All that seems to be new in Python 3.10. This is not what's happening in Python 3.9. The _get_locale_encoding() function doesn't even exist.
In previous versions, locale.getpreferredencoding(False) is functionally the same. In 3.10, the latter is implemented in C via locale._get_locale_encoding().
Why an env variable ? You could simply open up a ticket to get this fixed, since 3.10 is not released yet.
I thought it would be best to let users/administrators opt in to POSIX behavior. But maybe it should require opting out.
Windows code pages 1252 and 1253 are not the same as ISO-8859-1 and ISO-8859-7. getlocale() is just looking up the encoding of "en_US" and "el_GR" from the mapping in the locale module. That kind of best-guess result isn't right for locale._get_locale_encoding().
The returned values for the encoding look mostly correct to me, except the one for the 'C' locale which should be 'ascii'.
The "C" locale in the Windows CRT uses Latin-1 for LC_CTYPE. This is implemented for mbstowcs() by casting from char to wchar_t. It's similar for wcstombs(), and limited to Unicode ordinals below 256. However, the "C" locale isn't consistently Latin-1 across other categories.

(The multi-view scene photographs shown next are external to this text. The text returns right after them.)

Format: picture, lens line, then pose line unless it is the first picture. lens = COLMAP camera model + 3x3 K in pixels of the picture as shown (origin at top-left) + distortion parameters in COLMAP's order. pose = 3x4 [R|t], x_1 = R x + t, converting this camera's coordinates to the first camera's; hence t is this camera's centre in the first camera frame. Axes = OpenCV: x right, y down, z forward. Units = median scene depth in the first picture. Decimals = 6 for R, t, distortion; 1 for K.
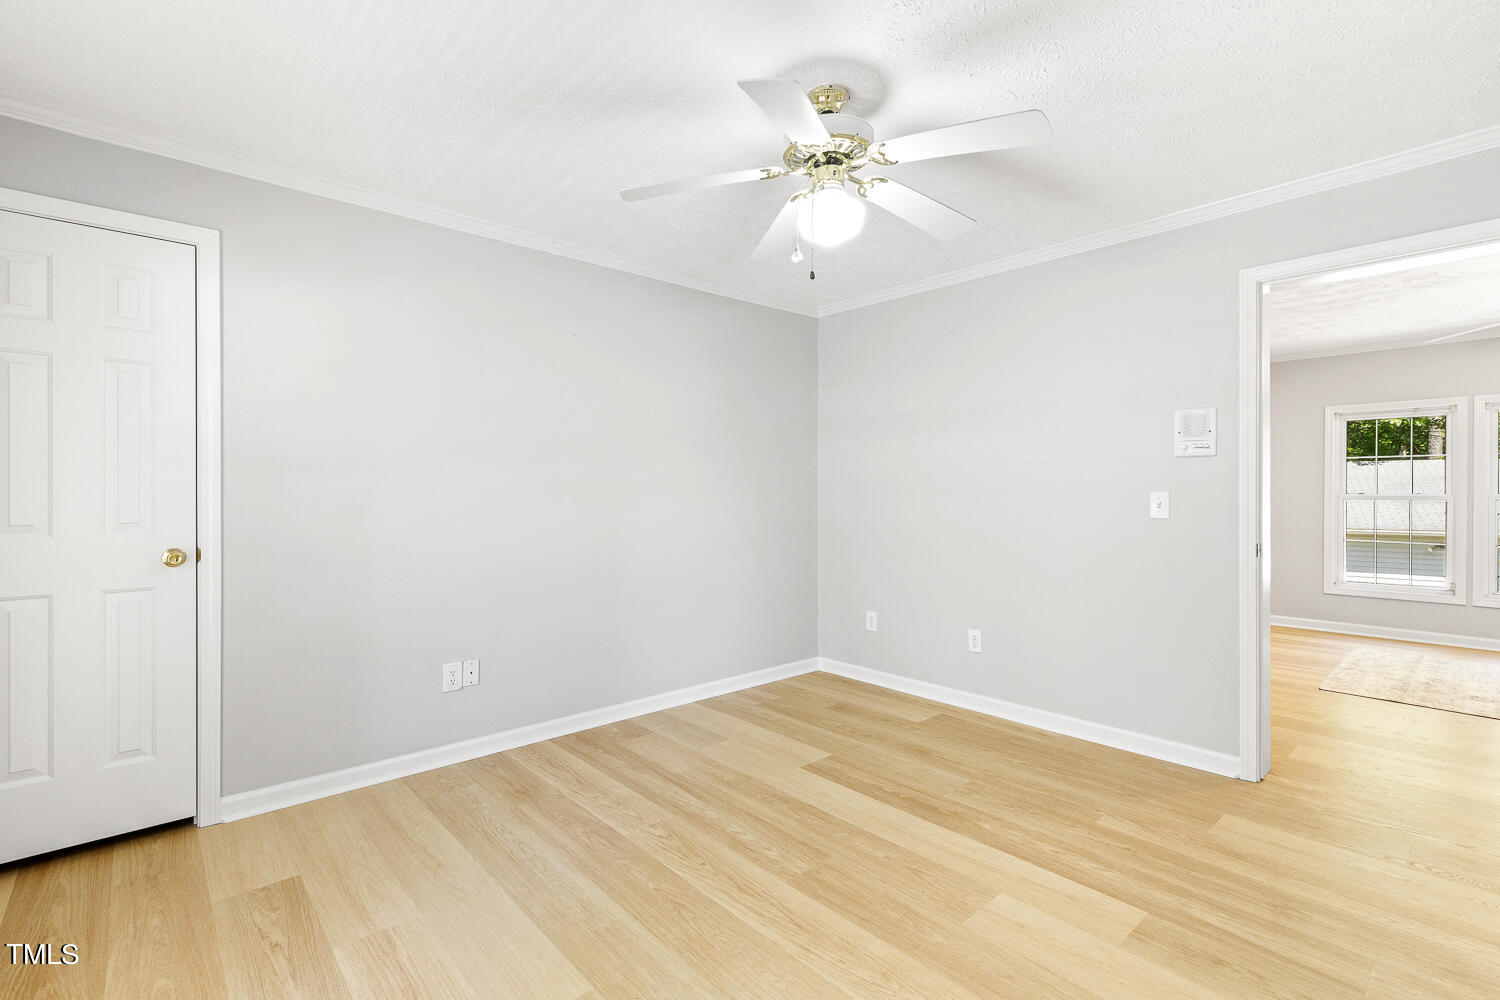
lens RADIAL K [[678.8, 0, 749.0], [0, 678.8, 492.4], [0, 0, 1]] dist [0.003082, -0.000412]
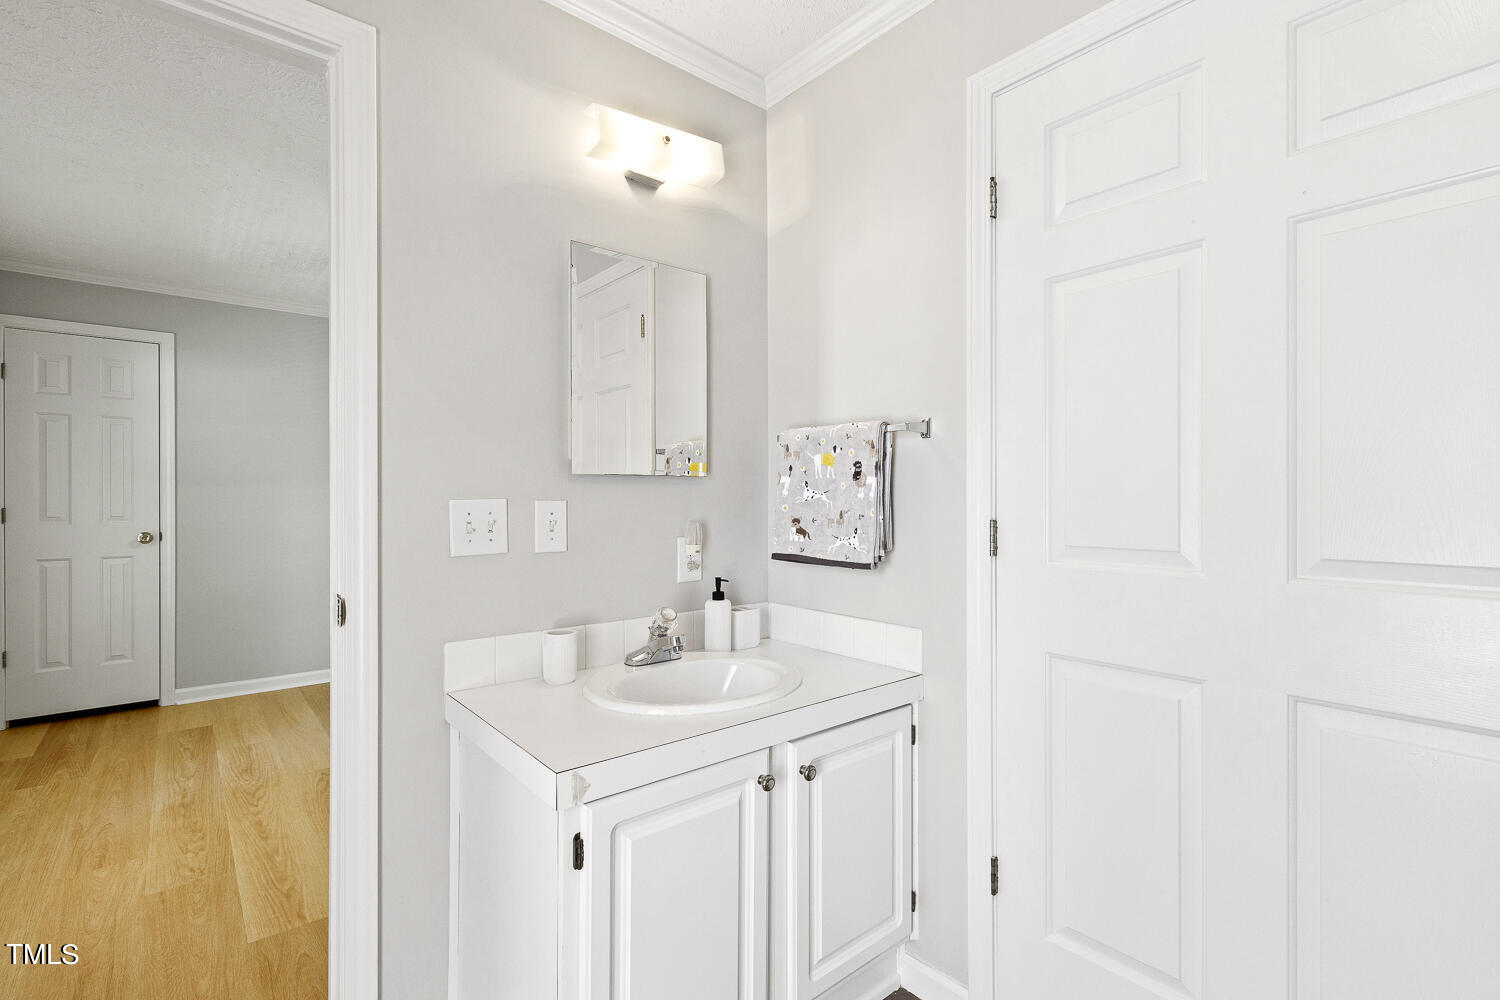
lens RADIAL K [[672.3, 0, 746.7], [0, 672.3, 499.4], [0, 0, 1]] dist [-0.000564, 0.000148]
pose [[0.999533, 0.001635, -0.030501, 0.703547], [-0.001625, 0.999999, 0.000332, 0.001755], [0.030501, -0.000283, 0.999535, -0.615024]]
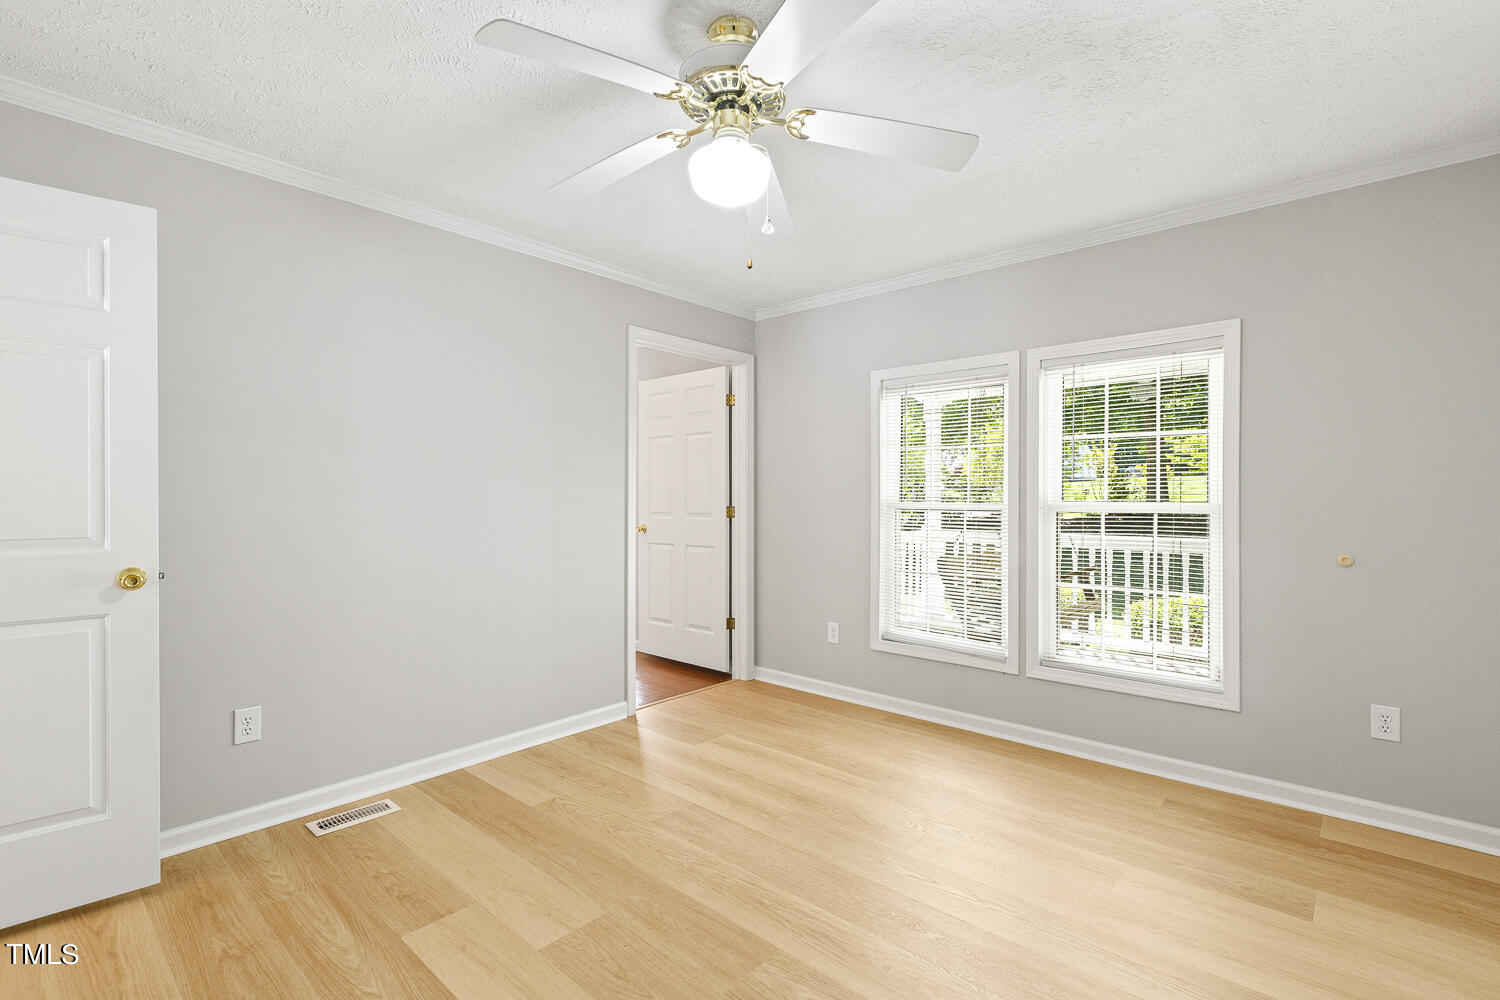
lens RADIAL K [[695.6, 0, 750.0], [0, 695.6, 500.0], [0, 0, 1]] dist [0.002511, 0.000184]
pose [[-0.993725, -0.000899, -0.111845, 0.186490], [-0.001621, 0.999978, 0.006366, -0.005078], [0.111837, 0.006508, -0.993705, 1.824852]]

IIRC, LC_TIME in the "C" locale uses the process ANSI code page for time-zone names, and mojibake is common.
Anyway, UTF-8 mode is the way to go these days, esp. if you want to write applications which are portable across platforms and behave the same on all.
Globally setting PYTHONUTF8 forces all scripts to use UTF-8 as the default for open(). I'd like to let scripts opt in to using UTF-8 as the default for open() by way of an explicit setlocale() call such as setlocale(LC_CTYPE, (getdefaultlocale(), "UTF-8")) or, Windows only, setlocale(LC_CTYPE, ".UTF-8"). In POSIX, Python already tries coercing the "C" and "POSIX" locales (usually ASCII) to use UTF-8.